A Labor-Greens alliance: now that’s a good idea

The Age has reported that Greens leader Richard Di Natale has declared he would “relish” the chance to serve as health minister in a future Labor-Greens coalition government, and suggested colleagues such as Larissa Waters could also serve in cabinet in charge of portfolios such as environment.

Greens Senator Richard Di Natale Talking about an alliance with the Labor Party
Greens Senator Richard Di Natale Talking about an alliance with the Labor Party

One of the problems with our democracy is that a party that attracted between 10% and 15% of the popular vote does not enjoy that proportion of the representation in Parliament.

One way to change the situation is to move towards electoral system is similar to that in New Zealand but it is highly unlikely that the two main parties would contemplate something that would mean an equitable power-sharing with minor parties.

One possible outcome is that there is an alliance between the Greens and Labor.

Labor is effectively the beneficiary of Greens preferences, yet has made no attempt whatsoever to incorporate any of the Green’s policies into the Labor Party  policy platform, something that must irritate Greens voters who allocate their preferences to the Labor Party

The simple facts of the matter appear to be that Labor will never be able to form government without Green preferences and it might be a good time to consider recognising this political reality.

In the light of  Di Natale’s comments, expect a ferocious backlash from the Labor Party.
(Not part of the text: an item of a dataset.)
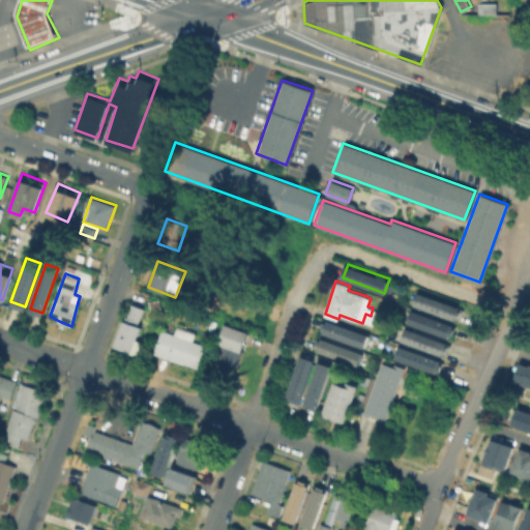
[(414,304),(418,292),(466,308),(461,321),(414,304)]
It is probably a long time before these two parties will form what appears to be very natural alliance.

So here’s the scenario.

Labor and the Greens get into bed together and work out an agreement about inner-city seats, who stands where, swapping of references and ensures that Greens voters have 15% of the representation in the lower house.

So here is the other scenario.

Centralist and left-leaning conservative Prime Minister Malcolm Turnbull decides to do a deal with the Greens. He decides that the future of the Liberal party lies in jettisoning the extreme right and the National party. It didn’t work for Tony Abbott and it isn’t going to work in the  future.  So he decides to do a political deal that shifts the tectonic plates.
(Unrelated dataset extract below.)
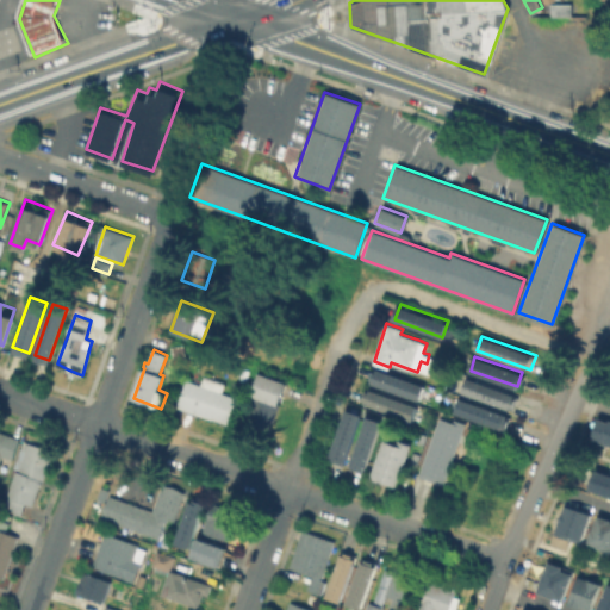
[(249,388),(257,368),(290,383),(281,400),(249,388)]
This is the kind of transition to the future that Menzies was able to bring about for the Liberal party in the 50s.

So Turnbull forms alliance with the Greens.

This alienates the right wing of his party which splits off and forms an extreme anti-Islamic,  anti-immigration, homophobic, climate denial, right wing, Cory Bernardi based splinter group whose electoral support is minimal.

The new Green/Liberal  centralist party also draws in environmentally concerned members of the Labor Party.

Suddenly Turnbull has the Liberal’s party’s 40% of the primary vote plus 10 to 15% from the Greens,  plus the left-wing of the environmentally concerned rural National party and an unassailable Parliamentary majority.

The people who think seriously about the future of the Labor Party in Australia should be very concerned about the scenario.

Malcolm Turnbull has the potential to transform the Liberal Party in a way that Menzies did.

He will write himself into history.

And that’s probably all he is concerned about.